Today, let me tell you the story of another person who finds it hard to claim his divine potency. This happens to be my brother in law, John, one of the nicest guys you will ever meet. Two weeks ago, I had posted a message on face book requesting blessing for my new role as interim minister. And this is what my brother in law wrote:
You certainly have my prayers. As a layman, I don’t know if I’m qualified to give you a blessing unless you sneeze, so I’ll assume you did. Bless you Paul!

John is operating from the hierarchical system of the Catholic church where you have the Pope on the top, then you have the cardinals, archbishops, bishops, priests, deacons and lay people at the very bottom. The lay people have no merit, or status or capabilities. In that thinking you feel less than the priest or the pastor, personally unworthy and spiritually powerless.

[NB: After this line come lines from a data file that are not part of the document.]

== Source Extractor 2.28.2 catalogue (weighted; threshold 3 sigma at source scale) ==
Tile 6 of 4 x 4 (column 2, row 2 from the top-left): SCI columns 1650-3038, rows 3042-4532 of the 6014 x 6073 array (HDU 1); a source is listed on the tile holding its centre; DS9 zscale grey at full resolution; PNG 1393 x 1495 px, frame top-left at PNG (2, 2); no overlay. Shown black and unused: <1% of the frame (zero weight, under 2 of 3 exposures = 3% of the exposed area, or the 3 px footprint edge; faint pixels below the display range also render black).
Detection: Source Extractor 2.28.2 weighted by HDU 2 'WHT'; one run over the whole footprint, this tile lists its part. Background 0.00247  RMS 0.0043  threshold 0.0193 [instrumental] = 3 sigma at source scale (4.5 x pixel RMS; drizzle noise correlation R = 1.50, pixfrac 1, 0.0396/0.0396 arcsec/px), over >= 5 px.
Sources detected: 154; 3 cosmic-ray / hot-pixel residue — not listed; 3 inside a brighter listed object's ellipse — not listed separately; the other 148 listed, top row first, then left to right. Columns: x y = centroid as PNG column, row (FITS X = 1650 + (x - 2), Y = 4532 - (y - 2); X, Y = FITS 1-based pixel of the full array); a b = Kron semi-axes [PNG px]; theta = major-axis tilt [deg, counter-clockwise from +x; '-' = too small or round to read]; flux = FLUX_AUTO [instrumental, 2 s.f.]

Jesus did not call his followers lay people or servants. He called them friends (John 15:15). Jesus made no distinction between clergy and laity.

Jesus told his disciples to follow him. In order to follow somebody, we have to have the basic capacity within us to do that. For example, a cat cannot follow a bird, because the cat does not have the capacity to fly. For the same reason, a fish cannot follow a cow.

Let's say I have to take my car for repairs to a dealership in Coconut Creek. So I tell my wife Judy to follow me to the dealership. I don't expect her to walk behind my car. It is assumed she will drive her car because she has the capacity to do that.

When Jesus asked his disciples to follow him, he knew that they are capable of doing it. They did it with the power that God gave them to do it. That is what made Apostle Paul to proclaim: “I can do all things through Christ who strengthens me” (Phil 4:13)

We can do it too, but we have to engage in tenacious discipleship, which means, persistent, tireless, steadfast, untiring, unwavering, unyielding discipleship. In addition to that meaning, I have used tenacious as a play on words.

Tenacious discipleship has to be a conscious discipleship. We have to make a conscious choice to follow Jesus, through consistent practice of prayer, meditation, scripture reading and communal worship. There are ten principles that will make our discipleship tenacious and conscious. That is why TENacious is typed with TEN in capital letters. I hope to explain each of those principles in ten upcoming sermons.
Let me end with these parting words of Jesus: “Very truly I tell you, whoever believes in me will do the works I have been doing, and they will do even greater things than these, because I am going to the Father” (John 14:12)

Jesus wants us to do greater things than he hid. And we say, no way, that is impossible, because we are sinners. And Jesus says, yes way, because I am going to empower you to do that.

This week, I like you to repeat these words several times, every day:

I can do everything through Christ who strengthens me.